Notez néanmoins que de nombreuses activités périscolaires, notamment sportives, imposent une assurance pour couvrir les accidents survenant à l’enfant lui-même. Les contrats des assureurs s’adaptent au quotidien des familles. Elles ne se cantonnent plus aux activités scolaires. Elles couvrent désormais des usages beaucoup plus larges : cyberharcèlement (nouvelle fenêtre), mobilités douces, séjours à l’étranger… Certains contrats incluent du soutien psychologique, de l’assistance juridique et même une protection de l’e-réputation. En l’occurrence, si votre enfant se rend cette année au lycée à vélo avec du matériel informatique sur le dos, il faut penser à le couvrir contre le vol, la casse ou les accidents de la vie. Privilégiez par exemple une assurance qui prend en charge les dommages corporels et matériels. Dans le cas contraire, les accidents sans tiers ne sont pas couverts.

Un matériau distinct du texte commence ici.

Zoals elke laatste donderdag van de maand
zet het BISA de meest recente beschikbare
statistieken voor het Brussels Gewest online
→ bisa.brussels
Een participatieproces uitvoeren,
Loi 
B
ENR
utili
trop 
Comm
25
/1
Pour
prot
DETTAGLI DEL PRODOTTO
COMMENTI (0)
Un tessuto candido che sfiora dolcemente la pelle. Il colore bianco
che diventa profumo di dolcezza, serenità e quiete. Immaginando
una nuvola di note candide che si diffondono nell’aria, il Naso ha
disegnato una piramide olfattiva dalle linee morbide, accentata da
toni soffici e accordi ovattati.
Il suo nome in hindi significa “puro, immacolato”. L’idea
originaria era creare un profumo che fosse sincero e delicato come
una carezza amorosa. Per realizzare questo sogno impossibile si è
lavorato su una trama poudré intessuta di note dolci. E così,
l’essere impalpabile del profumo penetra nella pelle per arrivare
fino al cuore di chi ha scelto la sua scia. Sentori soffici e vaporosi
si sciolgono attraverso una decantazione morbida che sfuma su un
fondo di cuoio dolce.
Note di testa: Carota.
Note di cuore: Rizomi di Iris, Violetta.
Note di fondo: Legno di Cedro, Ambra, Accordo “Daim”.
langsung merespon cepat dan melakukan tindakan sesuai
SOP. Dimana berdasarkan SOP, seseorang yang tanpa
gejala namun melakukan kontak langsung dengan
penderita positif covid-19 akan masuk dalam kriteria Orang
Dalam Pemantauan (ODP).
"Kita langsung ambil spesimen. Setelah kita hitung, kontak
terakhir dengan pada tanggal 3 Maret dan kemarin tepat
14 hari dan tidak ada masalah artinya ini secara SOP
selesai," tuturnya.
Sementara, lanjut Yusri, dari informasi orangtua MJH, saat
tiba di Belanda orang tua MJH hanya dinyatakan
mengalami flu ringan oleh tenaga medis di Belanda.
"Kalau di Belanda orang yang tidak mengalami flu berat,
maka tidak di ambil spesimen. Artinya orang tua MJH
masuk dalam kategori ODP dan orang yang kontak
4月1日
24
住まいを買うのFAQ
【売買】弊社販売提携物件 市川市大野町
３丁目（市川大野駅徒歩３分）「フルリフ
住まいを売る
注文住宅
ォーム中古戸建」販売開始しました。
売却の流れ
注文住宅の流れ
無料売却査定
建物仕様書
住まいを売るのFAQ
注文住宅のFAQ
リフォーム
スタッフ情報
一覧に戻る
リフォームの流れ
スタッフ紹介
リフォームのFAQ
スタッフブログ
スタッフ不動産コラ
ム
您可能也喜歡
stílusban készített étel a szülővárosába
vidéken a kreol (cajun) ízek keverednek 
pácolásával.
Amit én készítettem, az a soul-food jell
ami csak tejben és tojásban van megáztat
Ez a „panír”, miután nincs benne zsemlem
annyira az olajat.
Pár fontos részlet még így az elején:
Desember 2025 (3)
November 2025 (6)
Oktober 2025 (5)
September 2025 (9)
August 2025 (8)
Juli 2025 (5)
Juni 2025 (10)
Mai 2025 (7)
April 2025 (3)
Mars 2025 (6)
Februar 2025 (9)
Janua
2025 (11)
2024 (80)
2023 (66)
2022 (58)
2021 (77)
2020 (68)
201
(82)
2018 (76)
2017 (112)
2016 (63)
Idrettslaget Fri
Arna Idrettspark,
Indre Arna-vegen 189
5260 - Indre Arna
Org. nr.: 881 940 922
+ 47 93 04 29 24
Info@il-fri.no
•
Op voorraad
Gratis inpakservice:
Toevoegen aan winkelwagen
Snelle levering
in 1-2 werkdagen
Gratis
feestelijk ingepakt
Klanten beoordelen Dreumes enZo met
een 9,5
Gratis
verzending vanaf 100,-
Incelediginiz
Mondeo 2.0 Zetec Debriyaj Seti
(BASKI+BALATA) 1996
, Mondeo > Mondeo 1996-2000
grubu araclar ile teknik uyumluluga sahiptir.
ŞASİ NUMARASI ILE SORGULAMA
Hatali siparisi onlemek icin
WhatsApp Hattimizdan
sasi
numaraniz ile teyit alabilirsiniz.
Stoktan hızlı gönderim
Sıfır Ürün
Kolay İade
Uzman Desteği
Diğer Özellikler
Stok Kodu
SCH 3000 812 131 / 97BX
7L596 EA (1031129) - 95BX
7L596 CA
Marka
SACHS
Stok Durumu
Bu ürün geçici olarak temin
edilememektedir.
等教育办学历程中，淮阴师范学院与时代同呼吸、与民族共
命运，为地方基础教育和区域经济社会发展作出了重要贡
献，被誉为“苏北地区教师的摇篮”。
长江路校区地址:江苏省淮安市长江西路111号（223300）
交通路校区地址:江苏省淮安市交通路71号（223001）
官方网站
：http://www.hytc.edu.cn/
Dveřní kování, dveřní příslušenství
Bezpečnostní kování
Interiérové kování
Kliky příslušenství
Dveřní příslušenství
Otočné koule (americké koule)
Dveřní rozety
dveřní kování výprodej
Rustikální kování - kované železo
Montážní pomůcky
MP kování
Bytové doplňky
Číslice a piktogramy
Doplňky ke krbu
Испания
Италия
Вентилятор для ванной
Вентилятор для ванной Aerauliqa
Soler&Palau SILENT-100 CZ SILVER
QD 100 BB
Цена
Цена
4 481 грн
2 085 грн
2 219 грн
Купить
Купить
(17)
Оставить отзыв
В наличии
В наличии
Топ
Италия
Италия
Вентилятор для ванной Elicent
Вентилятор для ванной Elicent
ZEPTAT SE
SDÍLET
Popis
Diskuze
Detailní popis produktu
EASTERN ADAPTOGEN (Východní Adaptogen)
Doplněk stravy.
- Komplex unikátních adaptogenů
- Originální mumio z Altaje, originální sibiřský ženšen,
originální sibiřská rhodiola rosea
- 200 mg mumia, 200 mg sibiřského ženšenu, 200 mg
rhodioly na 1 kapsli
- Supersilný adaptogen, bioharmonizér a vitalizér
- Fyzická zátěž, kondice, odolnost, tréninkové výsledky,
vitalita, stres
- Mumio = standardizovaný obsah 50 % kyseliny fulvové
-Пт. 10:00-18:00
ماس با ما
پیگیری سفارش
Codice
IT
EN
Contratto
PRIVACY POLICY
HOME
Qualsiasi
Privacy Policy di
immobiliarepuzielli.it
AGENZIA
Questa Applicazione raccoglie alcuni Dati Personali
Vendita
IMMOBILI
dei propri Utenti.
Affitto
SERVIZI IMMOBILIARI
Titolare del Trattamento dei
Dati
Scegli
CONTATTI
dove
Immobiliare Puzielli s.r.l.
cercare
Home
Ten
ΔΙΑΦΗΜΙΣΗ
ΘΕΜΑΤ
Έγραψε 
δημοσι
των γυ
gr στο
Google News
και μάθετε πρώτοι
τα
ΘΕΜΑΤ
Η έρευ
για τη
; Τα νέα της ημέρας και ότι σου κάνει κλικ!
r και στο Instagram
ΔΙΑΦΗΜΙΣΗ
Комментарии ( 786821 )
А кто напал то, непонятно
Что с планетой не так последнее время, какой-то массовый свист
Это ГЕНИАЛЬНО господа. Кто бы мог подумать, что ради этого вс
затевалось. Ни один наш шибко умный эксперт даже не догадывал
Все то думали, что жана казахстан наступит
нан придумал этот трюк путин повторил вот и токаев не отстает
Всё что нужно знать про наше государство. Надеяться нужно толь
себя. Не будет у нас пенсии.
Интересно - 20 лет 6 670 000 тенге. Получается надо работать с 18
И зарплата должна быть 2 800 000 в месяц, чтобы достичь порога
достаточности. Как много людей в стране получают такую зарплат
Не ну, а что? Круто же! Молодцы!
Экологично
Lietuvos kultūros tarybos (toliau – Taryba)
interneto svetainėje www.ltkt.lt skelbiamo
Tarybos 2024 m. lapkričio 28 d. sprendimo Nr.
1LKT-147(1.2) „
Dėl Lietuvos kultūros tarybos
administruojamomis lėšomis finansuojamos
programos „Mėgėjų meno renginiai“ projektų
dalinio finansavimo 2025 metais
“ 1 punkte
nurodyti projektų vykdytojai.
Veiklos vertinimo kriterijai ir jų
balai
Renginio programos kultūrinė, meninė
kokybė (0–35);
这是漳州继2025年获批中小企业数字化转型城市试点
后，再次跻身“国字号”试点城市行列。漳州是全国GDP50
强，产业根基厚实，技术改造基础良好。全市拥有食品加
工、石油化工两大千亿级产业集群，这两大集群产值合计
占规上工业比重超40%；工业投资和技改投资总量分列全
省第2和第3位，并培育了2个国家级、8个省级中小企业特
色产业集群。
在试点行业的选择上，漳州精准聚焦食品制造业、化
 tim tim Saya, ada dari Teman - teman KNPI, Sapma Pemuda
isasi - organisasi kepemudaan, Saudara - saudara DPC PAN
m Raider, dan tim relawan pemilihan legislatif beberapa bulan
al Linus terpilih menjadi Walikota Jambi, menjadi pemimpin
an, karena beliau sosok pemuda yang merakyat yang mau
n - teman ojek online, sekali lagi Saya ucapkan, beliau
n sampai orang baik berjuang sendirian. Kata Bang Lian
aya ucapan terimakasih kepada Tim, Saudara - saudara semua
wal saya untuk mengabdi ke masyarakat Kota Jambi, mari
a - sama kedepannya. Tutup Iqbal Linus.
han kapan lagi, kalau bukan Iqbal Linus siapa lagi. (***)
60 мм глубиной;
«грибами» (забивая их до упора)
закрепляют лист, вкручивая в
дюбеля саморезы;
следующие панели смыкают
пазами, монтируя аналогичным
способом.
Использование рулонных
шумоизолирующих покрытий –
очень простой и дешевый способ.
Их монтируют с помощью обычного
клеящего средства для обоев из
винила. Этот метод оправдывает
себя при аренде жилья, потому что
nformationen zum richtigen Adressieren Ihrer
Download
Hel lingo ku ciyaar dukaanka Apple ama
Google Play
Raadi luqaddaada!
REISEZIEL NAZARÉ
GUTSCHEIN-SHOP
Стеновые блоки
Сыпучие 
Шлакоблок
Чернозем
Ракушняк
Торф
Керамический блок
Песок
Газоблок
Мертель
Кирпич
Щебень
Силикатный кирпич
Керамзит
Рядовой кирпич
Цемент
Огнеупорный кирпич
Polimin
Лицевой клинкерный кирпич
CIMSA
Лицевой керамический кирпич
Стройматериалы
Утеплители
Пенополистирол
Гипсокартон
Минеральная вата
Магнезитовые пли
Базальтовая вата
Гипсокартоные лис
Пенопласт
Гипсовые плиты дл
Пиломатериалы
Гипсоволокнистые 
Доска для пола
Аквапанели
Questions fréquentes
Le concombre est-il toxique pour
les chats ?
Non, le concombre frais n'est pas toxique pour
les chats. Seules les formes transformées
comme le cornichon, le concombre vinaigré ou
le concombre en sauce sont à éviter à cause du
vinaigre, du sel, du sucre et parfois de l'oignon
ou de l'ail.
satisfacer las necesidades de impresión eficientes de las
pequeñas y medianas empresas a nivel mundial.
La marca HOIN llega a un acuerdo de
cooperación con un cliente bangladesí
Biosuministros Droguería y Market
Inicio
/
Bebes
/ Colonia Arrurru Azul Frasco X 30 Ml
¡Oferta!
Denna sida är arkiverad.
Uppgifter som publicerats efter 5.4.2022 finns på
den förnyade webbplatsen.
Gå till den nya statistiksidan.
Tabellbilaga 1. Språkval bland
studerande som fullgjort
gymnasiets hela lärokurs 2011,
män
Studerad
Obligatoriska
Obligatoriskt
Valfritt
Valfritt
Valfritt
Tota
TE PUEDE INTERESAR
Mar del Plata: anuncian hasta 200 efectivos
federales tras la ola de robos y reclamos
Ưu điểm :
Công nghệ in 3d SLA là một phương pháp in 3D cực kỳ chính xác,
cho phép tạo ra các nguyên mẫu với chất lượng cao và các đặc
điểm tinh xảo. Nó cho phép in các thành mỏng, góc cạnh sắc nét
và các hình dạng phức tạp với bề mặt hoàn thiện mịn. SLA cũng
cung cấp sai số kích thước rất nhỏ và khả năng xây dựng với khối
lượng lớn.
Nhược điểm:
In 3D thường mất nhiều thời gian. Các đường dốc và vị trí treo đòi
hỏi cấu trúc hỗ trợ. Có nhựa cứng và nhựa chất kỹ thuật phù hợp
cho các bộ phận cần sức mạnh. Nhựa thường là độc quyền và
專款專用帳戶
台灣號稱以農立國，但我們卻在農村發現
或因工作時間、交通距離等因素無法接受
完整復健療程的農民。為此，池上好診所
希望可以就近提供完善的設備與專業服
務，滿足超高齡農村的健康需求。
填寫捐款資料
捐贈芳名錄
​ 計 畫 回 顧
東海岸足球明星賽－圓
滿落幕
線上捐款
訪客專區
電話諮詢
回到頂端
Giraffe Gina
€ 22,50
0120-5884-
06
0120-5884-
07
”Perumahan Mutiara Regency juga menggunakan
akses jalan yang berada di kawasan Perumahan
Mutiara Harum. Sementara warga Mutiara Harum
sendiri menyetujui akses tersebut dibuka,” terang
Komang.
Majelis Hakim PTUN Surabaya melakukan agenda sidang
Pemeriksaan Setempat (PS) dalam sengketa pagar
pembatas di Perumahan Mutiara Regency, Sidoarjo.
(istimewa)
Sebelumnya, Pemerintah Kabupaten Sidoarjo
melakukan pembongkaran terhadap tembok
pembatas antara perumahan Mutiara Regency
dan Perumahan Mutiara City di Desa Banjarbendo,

Musiques, stages, baby-sitting… Ne négligez pas les activités extrascolaires
À l’occasion de chaque rentrée, vous devez considérer toute nouvelle activité extrascolaire de votre enfant. Demandez-vous si votre contrat en assure ses spécificités : blessure d’un tiers pendant des activités de baby-sitting, un stage ou job étudiant, vol ou casse de matériel coûteux ou remboursement ou avances des frais médicaux dans le monde entier (si votre enfant part en voyage scolaire par exemple). De leur côté, les apprentis musiciens transportent parfois des instruments volumineux et coûteux (violoncelles, guitares, saxophones…).
Des extensions contractuelles permettent de protéger ces instruments précieux et fragiles. Certains contrats proposent des garanties 24H/24, utiles si votre enfant commence une année en internat par exemple. Enfin, n’oubliez pas d’assurer votre enfant si vous décidez de lui offrir une carte bancaire prépayée pour lui faire gagner en autonomie. Certains contrats s’associent notamment à Pixpay, la carte de paiement Mastercard destinée aux adolescents dès 10 ans, en proposant une garantie pour perte ou vol.